Les entreprises, elles, semblent vivre à l’écart de cette pression de l’opinion publique que j’évoquais dans mon précédent post. Leurs juges, ce sont leurs clients et leurs actionnaires ; et ceux-là, pour l’heure, se soucient davantage, pour les uns de s’acquitter du juste prix, et pour les autres de percevoir la juste valeur, que de promouvoir la représentation des femmes au sein des états-majors.
Peut-on d’ailleurs le leur reprocher ?
A chacun son rôle. Les pays nordiques ont choisi de se saisir du problème de façon énergique, en procédant par la voie législative. En Norvège, le Parlement a ainsi voté en 2003 une loi obligeant les entreprises cotées à nommer dans les cinq ans au moins 40% de femmes au sein de leur conseil d’administration. Mais la France n’est pas la Scandinavie, et les quotas sont étrangers à notre culture politique : dans sa loi sur l’égalité professionnelle, le gouvernement Villepin avait essayé d’introduire une disposition imposant une féminisation des conseils d’administration, mais le Conseil constitutionnel a eu tôt fait de lui rappeler - dans son langage inimitable - que “la recherche d’un accès équilibré des femmes et des hommes aux responsabilités ne saurait faire prévaloir la considération du sexe sur celle des capacités et de l’utilité commune“.
Que faire, dans ces conditions ? Les entreprises sont-elles condamnées à regarder passer les trains - ou plutôt, à regarder la parité progresser à son train de sénateur ? Certainement pas. Les chefs d’entreprise le savent bien : c’est entre 28 et 35 ans que se constitue, au sein des entreprises, le vivier des hauts potentiels, appelés à occuper, dans les années qui suivent, les fonctions les plus importantes au sein des entreprises ; or c’est à cet âge-là que la plupart des femmes choisissent d’être mères. La science évolue à pas de géants, mais cette différence biologique entre l’homme et la femme risque d’être structurante pendant quelques décennies encore…

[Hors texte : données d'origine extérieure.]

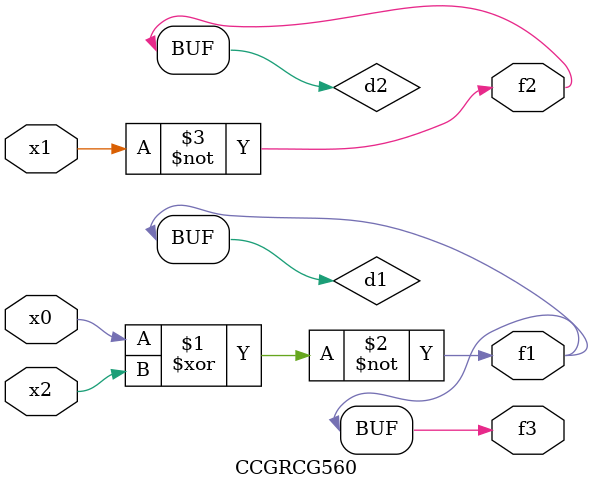
<source format=v>
module CCGRCG560(
	input x0, x1, x2,
	output f1, f2, f3
);

	wire d1, d2, d3;

	xnor (d1, x0, x2);
	nand (d2, x1);
	nor (d3, x1, x2);
	assign f1 = d1;
	assign f2 = d2;
	assign f3 = d1;
endmodule

</source>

Les entreprises doivent donc se saisir sans attendre de ce sujet, en avançant dans deux directions.
Elles doivent d’abord se donner les moyens d’y voir clairement dans leur politique RH. Le taux de mixité par niveau hiérarchique est un premier indicateur, désormais largement répandu, mais il n’est pas suffisant : les entreprises doivent avoir une vision dynamique de la mixité. Combien de femmes sont-elles recrutées chaque année, et à quel niveau ? Le taux de fidélisation et surtout le taux de promotion des femmes sont-ils les mêmes que pour les hommes ? C’est sur la base d’une gamme complète d’indicateurs régulièrement actualisés que les entreprises pourront engager, au cas par cas, les actions nécessaires.
Les entreprises doivent également s’adapter davantage aux contraintes des femmes. Leur pouvoir n’est certes pas infini : dans une récente interview, la philosophe Elisabeth Badinter jugeait avec raison que c’est d’abord dans la famille que se créent les conditions de l’égalité entre l’homme et la femme : “à partir du moment où la femme a des enfants, elle va courir dans sa vie professionnelle avec une tonne sur le dos. Tant que la femme assurera 80% des tâches familiales, parentales et ménagères, il sera impossible de parvenir à une quelconque égalité au sein de la sphère professionnelle“.
Pour autant, les entreprises ont un vrai rôle à jouer, en particulier en favorisant un meilleur équilibre entre vie professionnelle et vie privée. Aménagement des horaires, accès facilité à des services de garde d’enfants, dispositifs visant à fluidifier les départs et les retours en congé maternité : toutes ces initiatives, et bien d’autres encore, peuvent jouer un rôle utile pour progresser sur la voie d’une meilleure égalité des chances.
Leur définition, au plus près du terrain et de ses spécificités, doit figurer au cœur du dialogue social dans l’entreprise.